Ransomware attacks, which involve an attacker gaining access to a business’s data then encrypting the data to demand a ransom from the business for the decryption key. SMBs are especially vulnerable as they typically lack sufficient data backup and recovery systems. Even when ransoms are paid, there is no guarantee that the data will be recovered.
Insider threats are also a significant concern for SMBs. Insider threats can come from current or former employees misusing their access privileges to gain authorized access to systems or steal sensitive data. SMBs are at greater risk than large businesses because they typically do not have strict access controls or monitoring systems in place to quickly detect fraud or misuse.
Cyberattack Impact
Cyberattacks can be devastating for SMBs with wide-reaching impacts across both core and support functions. These impacts include:
- Financial Loss: Cyberattacks can result in direct financial losses to businesses from incident response costs, ransom payments, legal fees and remediation costs. Additionally, businesses can experience a loss of revenue in the event of disruption or downtime of critical functions.
- Operational Disruption: Cyberattacks can also generate losses in both short-term productivity and create long-term damage to a business’s ability to function effectively.
- Reputational Damage: Trust and reputation for a business can be tarnished following a cyberattack with potential loss of both partners and clients.
- Legal Consequences: Businesses may face legal repercussions if they fail to conduct due care and due diligence in protecting customer data and business assets. This can include penalties, fines and lawsuits.

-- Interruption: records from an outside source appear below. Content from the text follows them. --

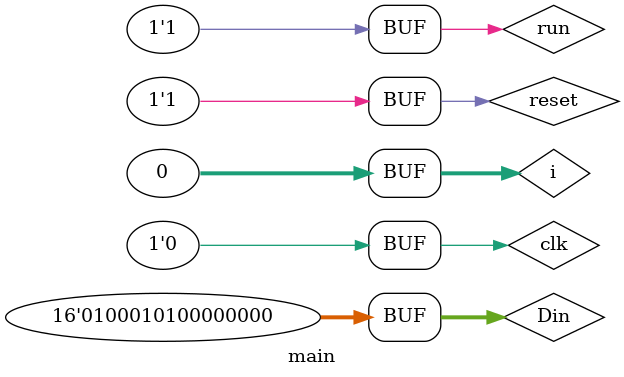
<source format=v>
module controlUnit(
	output reg  [9:0] muxOutLine,
	output reg  [9:0] regEnLine,
	output reg  IRin, addSub, done,
	input  wire [08:0] IR,
	input  wire run, reset, clk
);
	reg [1:0] count;
	
	// Counter Control
	always @(posedge clk or negedge reset) begin
		if(~reset)
			count <= 2'b0;
		else if(run | count != 0)				// Run required for only one clk cycle.
			count <= count + 2'b1;
	end
	
	// Control Unit (Combinational Main part)
	always @(*) begin
		case (count)
			// Time Step 0
			2'b00: begin	//Update IR
				{muxOutLine, regEnLine} = 20'b0;
				{IRin, addSub, done} = 3'b100;
			end
			// Time Step 1
			2'b01:
			case(IR[8:6])
				3'b000: begin		// mv handle
					muxOutLine = 1'b1 << IR[2:0];		// Source
					regEnLine  = 1'b1 << IR[5:3];		// Destination
					{IRin, addSub, done} = {2'b0, 1'b1};
				end
				3'b001: begin			// mvi handle
					muxOutLine = 1'b1 << 9;				// Enable Din for mux select
					regEnLine  = 1'b1 << IR[5:3];		// Destination
					{IRin, addSub, done} = {2'b0, 1'b1};
				end
				3'b010, 3'b011: begin// add/Sub Handle
					muxOutLine = 1'b1 << IR[5:3];		// Source
					regEnLine  = 1'b1 << 8;				// Destination (A on loc8)
					{IRin, addSub, done} = 3'b0;
				end
				default: begin
					muxOutLine = 10'b0;
					regEnLine  = 10'b0;
					{IRin, addSub, done} = 3'b0;
				end
			endcase
			// Time Step 2
			2'b10:
				if(IR[8:7] == 2'b01)begin
					muxOutLine = 1'b1 << IR[2:0];
					regEnLine  = 1'b1 << 9;			// Destination (Gin Enable on Loc9)
					addSub = IR[6];					// 0 for Add. 1 for Sub
					{IRin, done} = 2'b0;
				end
				else begin		// This is combinational logic. Heed the else's to avoid latches.
					muxOutLine = 10'b0;
					regEnLine  = 10'b0;
					{IRin, addSub, done} = 3'b0;
				end
			// Time Step 3
			2'b11:
				if(IR[8:7] == 2'b01)begin
					muxOutLine = 1'b1 << 8;				// Gout enable
					regEnLine  = 1'b1 << IR[5:3];		// Rx in.
					{IRin, addSub, done} = 3'b1;		// Send Done signal.
				end
				else begin		// This is combinational logic. Heed the else's to avoid latches.
					muxOutLine = 10'b0;
					regEnLine  = 10'b0;
					{IRin, addSub, done} = 3'b0;
				end
		endcase
	end
endmodule

module regBank(
	output reg  [15:0] bus,
	input  wire [15:0] G, Din,
	input  wire [07:0] RxEn, RxSel,
	input  wire GSel, DinSel,
	input  wire reset, clk
);
	integer i;
	reg [15:0] R [7:0];
	wire [15:0] Ra, Rb, Rc, Rd;
	
	assign Ra = R[0];
	assign Rb = R[1];
	assign Rc = R[2];
	assign Rd = R[3];
	// Register Logic
	always @(posedge clk or negedge reset) begin
		if(~reset)
			for(i=0; i<8; i=i+1)
				R[i] <= 16'd0;
		else for(i=0; i<8; i=i+1) begin
			if(RxEn[i])
				R[i] <= bus;
		end
	end
	// Mux Logic
	always @(*) begin
		bus = 0;
		if(GSel)
			bus = G;
		else if(DinSel)
			bus = Din;
		else for(i=0; i<8; i=i+1)
			if(RxSel[i])
				bus = R[i];
	end
endmodule


module proc(
	output wire [15:0] bus,
	output wire done,
	input  wire [15:0] Din,
	input  wire run, reset, clk 
);
	wire [9:0] muxOutLine, regEnLine;
	wire IRin, addSub;
	reg  [8:0] IR;
	reg  [15:0] A, G;
	
	// Reg A, G handle
	always @(posedge clk or negedge reset) begin
		if(~reset)
			{A, G} <= 32'd0;
		else begin
			if(regEnLine[8])
				A <= bus;
			if(regEnLine[9])
				G <= addSub ? A-bus: A+bus;
		end
	end
	
	// Instrunction Register Handle
	always @(posedge clk or negedge reset) begin
		if(~reset)
			IR <= 9'd0;
		else if(IRin)
			IR <= Din[15:7];
	end
	
	controlUnit CU0(
		muxOutLine,
		regEnLine,
		IRin, addSub, done,
		IR,
		run, reset, clk
	);
	
	regBank RB0(
		bus,
		G, Din,
		regEnLine[7:0], muxOutLine[7:0],
		muxOutLine[8], muxOutLine[9],
		reset, clk
	);
endmodule

module main;
	wire [15:0] bus;
	wire done;
	reg  [15:0] Din;
	reg  run, reset, clk;
	
	integer i=0;
	proc P0(bus, done, Din, run, reset, clk);
	
	initial begin
		$dumpfile("test.vcd");
		$dumpvars(0, main);
		
		#0 reset=1; run=0; clk=0; Din=0;
		#1 reset=0; #1 reset=1;
		
		#0 run=1'b1;
		
		// mv R0, #10				
		#0 Din=16'h2400;					//m
		#1 clk = ~clk; #1 clk = ~clk;		//p
		#1 Din=16'h000A;					//m
		#1 clk = ~clk; #1 clk = ~clk;		//p
		#1 clk = ~clk; #1 clk = ~clk;		//p
		#1 clk = ~clk; #1 clk = ~clk;		//p
		
		// mv R1, #20				
		#0 Din=16'h2800;					//m
		#1 clk = ~clk; #1 clk = ~clk;		//p
		#1 Din=16'h0014;					//m
		#1 clk = ~clk; #1 clk = ~clk;		//p
		#1 clk = ~clk; #1 clk = ~clk;		//p
		#1 clk = ~clk; #1 clk = ~clk;		//p
		
		// add R1, R2				
		#0 Din=16'h4500;					//m
		#1 clk = ~clk; #1 clk = ~clk;		//p
		#1 clk = ~clk; #1 clk = ~clk;		//p
		#1 clk = ~clk; #1 clk = ~clk;		//p
		#1 clk = ~clk; #1 clk = ~clk;		//p
	end
endmodule


</source>
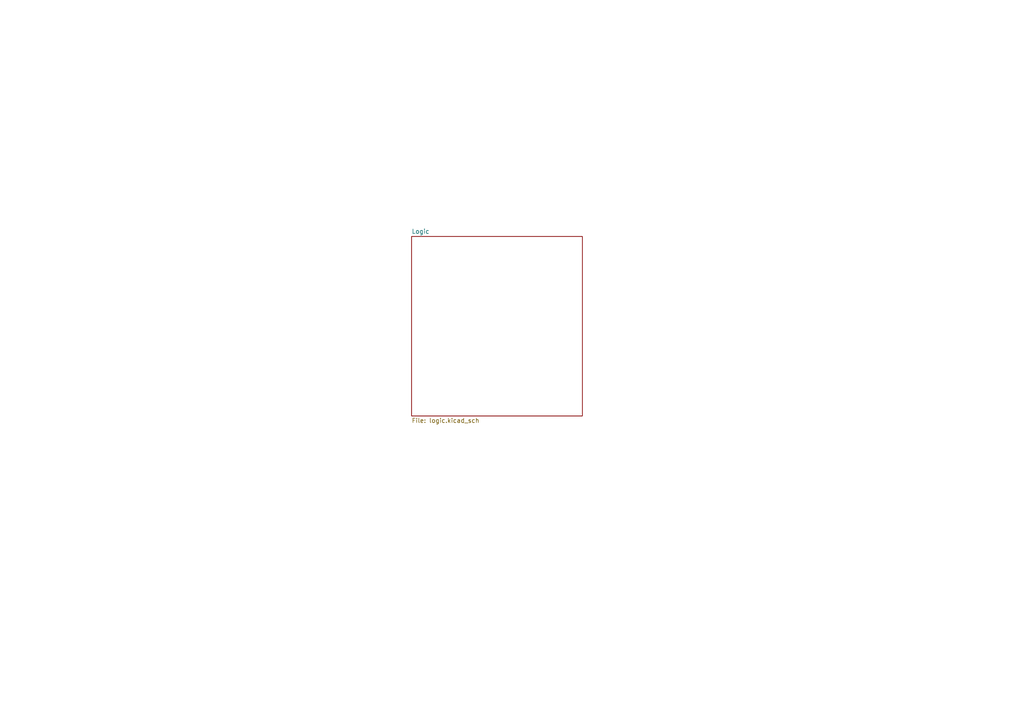
<source format=kicad_sch>
(kicad_sch
	(version 20250114)
	(generator "eeschema")
	(generator_version "9.0")
	(uuid "270585c2-1b66-435e-834d-eeecd1378fa5")
	(paper "A4")
	(lib_symbols)
	(sheet
		(at 119.38 68.58)
		(size 49.53 52.07)
		(exclude_from_sim no)
		(in_bom yes)
		(on_board yes)
		(dnp no)
		(fields_autoplaced yes)
		(stroke
			(width 0.1524)
			(type solid)
		)
		(fill
			(color 0 0 0 0.0000)
		)
		(uuid "8f4a616b-f802-46b7-a561-0d432bde3c67")
		(property "Sheetname" "Logic"
			(at 119.38 67.8684 0)
			(effects
				(font
					(size 1.27 1.27)
				)
				(justify left bottom)
			)
		)
		(property "Sheetfile" "logic.kicad_sch"
			(at 119.38 121.2346 0)
			(effects
				(font
					(size 1.27 1.27)
				)
				(justify left top)
			)
		)
		(instances
			(project "Psidog"
				(path "/270585c2-1b66-435e-834d-eeecd1378fa5"
					(page "2")
				)
			)
		)
	)
	(sheet_instances
		(path "/"
			(page "1")
		)
	)
	(embedded_fonts no)
)

</source>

- Intellectual Property Theft: The loss of a business’s intellectual property, proprietary information or trade secrets could result in competitive disadvantages
Just last month, a cyberattack against Clorox disrupted its manufacturing operations and order-processing resulting in a sales reduction of over 20%. Beyond the $25 million spent by Clorox for the incident response so far, it also warned that the company would post a loss for the quarter instead of an expected profit. A separate cyberattack against MGM Resorts International last month resulting in a $100 million negative impact on third-quarter results. Private customer data was also stolen in the attack.
Conclusion
Cybersecurity is not just a cost; it is an essential investment in the future of any SMB to protect against cyberattacks. A strong cybersecurity posture can also provide a competitive advantage to SMBs by helping to build trust with partners and customers. While not all cyberattacks can be stopped, business executives and boards have a fiduciary responsibility to exercise due care and due diligence for the cybersecurity of their organizations.